* _Saved entries_:

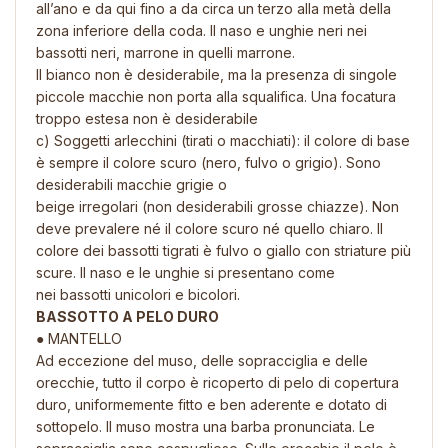
all’ano e da qui fino a da circa un terzo alla metà della
zona inferiore della coda. Il naso e unghie neri nei
bassotti neri, marrone in quelli marrone.
Il bianco non è desiderabile, ma la presenza di singole
piccole macchie non porta alla squalifica. Una focatura
troppo estesa non è desiderabile
c) Soggetti arlecchini (tirati o macchiati): il colore di base
è sempre il colore scuro (nero, fulvo o grigio). Sono
desiderabili macchie grigie o
beige irregolari (non desiderabili grosse chiazze). Non
deve prevalere né il colore scuro né quello chiaro. Il
colore dei bassotti tigrati è fulvo o giallo con striature più
scure. Il naso e le unghie si presentano come
nei bassotti unicolori e bicolori.
BASSOTTO A PELO DURO
● MANTELLO
Ad eccezione del muso, delle sopracciglia e delle
orecchie, tutto il corpo è ricoperto di pelo di copertura
duro, uniformemente fitto e ben aderente e dotato di
sottopelo. Il muso mostra una barba pronunciata. Le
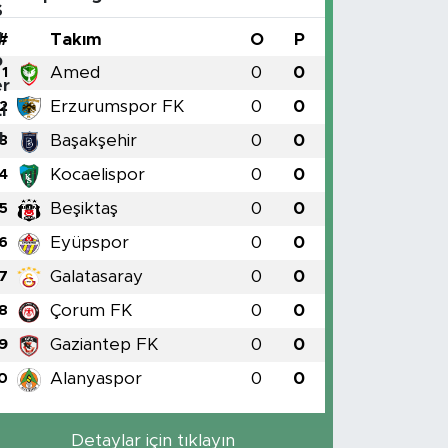
#
Takım
O
P
Amed
0
0
1
Erzurumspor FK
0
0
2
Başakşehir
0
0
3
Kocaelispor
0
0
4
Beşiktaş
0
0
5
Eyüpspor
0
0
6
Galatasaray
0
0
7
Çorum FK
0
0
8
Gaziantep FK
0
0
9
Alanyaspor
0
0
0
Detaylar için tıklayın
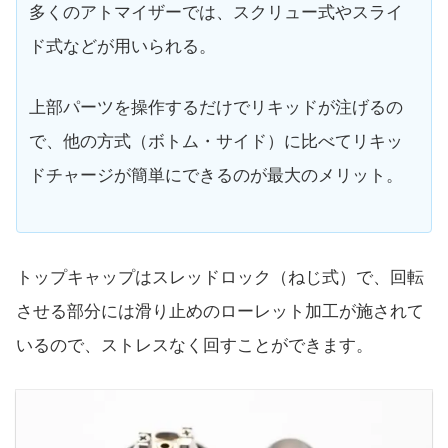
多くのアトマイザーでは、スクリュー式やスライ
ド式などが用いられる。
上部パーツを操作するだけでリキッドが注げるの
で、他の方式（ボトム・サイド）に比べてリキッ
ドチャージが簡単にできるのが最大のメリット。
トップキャップはスレッドロック（ねじ式）で、回転
させる部分には滑り止めのローレット加工が施されて
いるので、ストレスなく回すことができます。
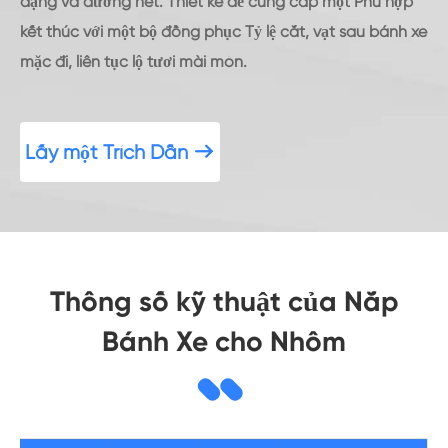
dạng và đường nét. Thiết kế để cung cấp một Phù hợp
kết thúc với một bộ đồng phục Tỷ lệ cắt, vạt sau bánh xe
mặc đi, liên tục lộ tươi mài mòn.
Lấy một Trích Dẫn

Thông số kỹ thuật của Nắp
Bánh Xe cho Nhôm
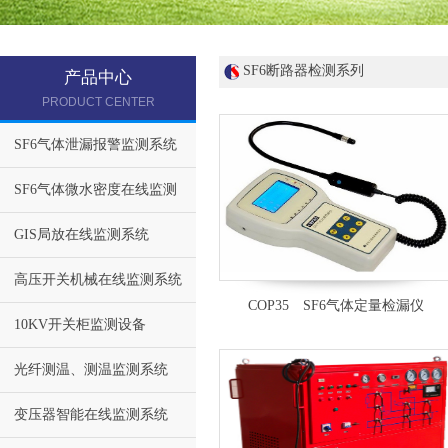
SF6断路器检测系列
产品中心
PRODUCT CENTER
SF6气体泄漏报警监测系统
SF6气体微水密度在线监测
GIS局放在线监测系统
高压开关机械在线监测系统
COP35 SF6气体定量检漏仪
10KV开关柜监测设备
光纤测温、测温监测系统
变压器智能在线监测系统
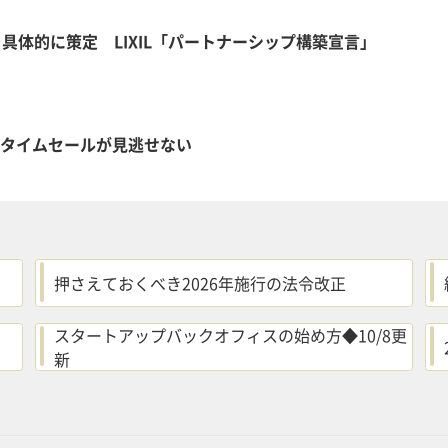
体的に策定 LIXIL「パートナーシップ構築宣言」
nタイムセールが見逃せない
押さえておくべき2026年施行の法令改正
スタートアップバックオフィスの始め方◆10/8更
新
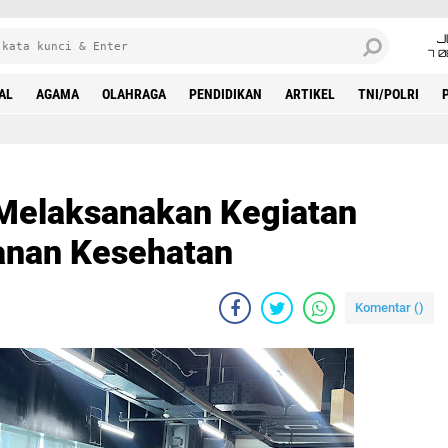
J
7 
AL
AGAMA
OLAHRAGA
PENDIDIKAN
ARTIKEL
TNI/POLRI
 Melaksanakan Kegiatan
anan Kesehatan
Komentar (
)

* _Exercise_:
A faithful copy of every record is required, with no pictures included.

* _Result_:
all’ano e da qui fino a da circa un terzo alla metà della
zona inferiore della coda. Il naso e unghie neri nei
bassotti neri, marrone in quelli marrone.
Il bianco non è desiderabile, ma la presenza di singole
piccole macchie non porta alla squalifica. Una focatura
troppo estesa non è desiderabile
c) Soggetti arlecchini (tirati o macchiati): il colore di base
è sempre il colore scuro (nero, fulvo o grigio). Sono
desiderabili macchie grigie o
beige irregolari (non desiderabili grosse chiazze). Non
deve prevalere né il colore scuro né quello chiaro. Il
colore dei bassotti tigrati è fulvo o giallo con striature più
scure. Il naso e le unghie si presentano come
nei bassotti unicolori e bicolori.
BASSOTTO A PELO DURO
● MANTELLO
Ad eccezione del muso, delle sopracciglia e delle
orecchie, tutto il corpo è ricoperto di pelo di copertura
duro, uniformemente fitto e ben aderente e dotato di
sottopelo. Il muso mostra una barba pronunciata. Le
#
Takım
O
P
Amed
0
0
1
Erzurumspor FK
0
0
2
Başakşehir
0
0
3
Kocaelispor
0
0
4
Beşiktaş
0
0
5
Eyüpspor
0
0
6
Galatasaray
0
0
7
Çorum FK
0
0
8
Gaziantep FK
0
0
9
Alanyaspor
0
0
0
Detaylar için tıklayın
多くのアトマイザーでは、スクリュー式やスライ
ド式などが用いられる。
上部パーツを操作するだけでリキッドが注げるの
で、他の方式（ボトム・サイド）に比べてリキッ
ドチャージが簡単にできるのが最大のメリット。
トップキャップはスレッドロック（ねじ式）で、回転
させる部分には滑り止めのローレット加工が施されて
いるので、ストレスなく回すことができます。
dạng và đường nét. Thiết kế để cung cấp một Phù hợp
kết thúc với một bộ đồng phục Tỷ lệ cắt, vạt sau bánh xe
mặc đi, liên tục lộ tươi mài mòn.
Lấy một Trích Dẫn

Thông số kỹ thuật của Nắp
Bánh Xe cho Nhôm
SF6断路器检测系列
产品中心
PRODUCT CENTER
SF6气体泄漏报警监测系统
SF6气体微水密度在线监测
GIS局放在线监测系统
高压开关机械在线监测系统
COP35 SF6气体定量检漏仪
10KV开关柜监测设备
光纤测温、测温监测系统
变压器智能在线监测系统
体的に策定 LIXIL「パートナーシップ構築宣言」
nタイムセールが見逃せない
押さえておくべき2026年施行の法令改正
スタートアップバックオフィスの始め方◆10/8更
新
J
7 
AL
AGAMA
OLAHRAGA
PENDIDIKAN
ARTIKEL
TNI/POLRI
 Melaksanakan Kegiatan
anan Kesehatan
Komentar (
)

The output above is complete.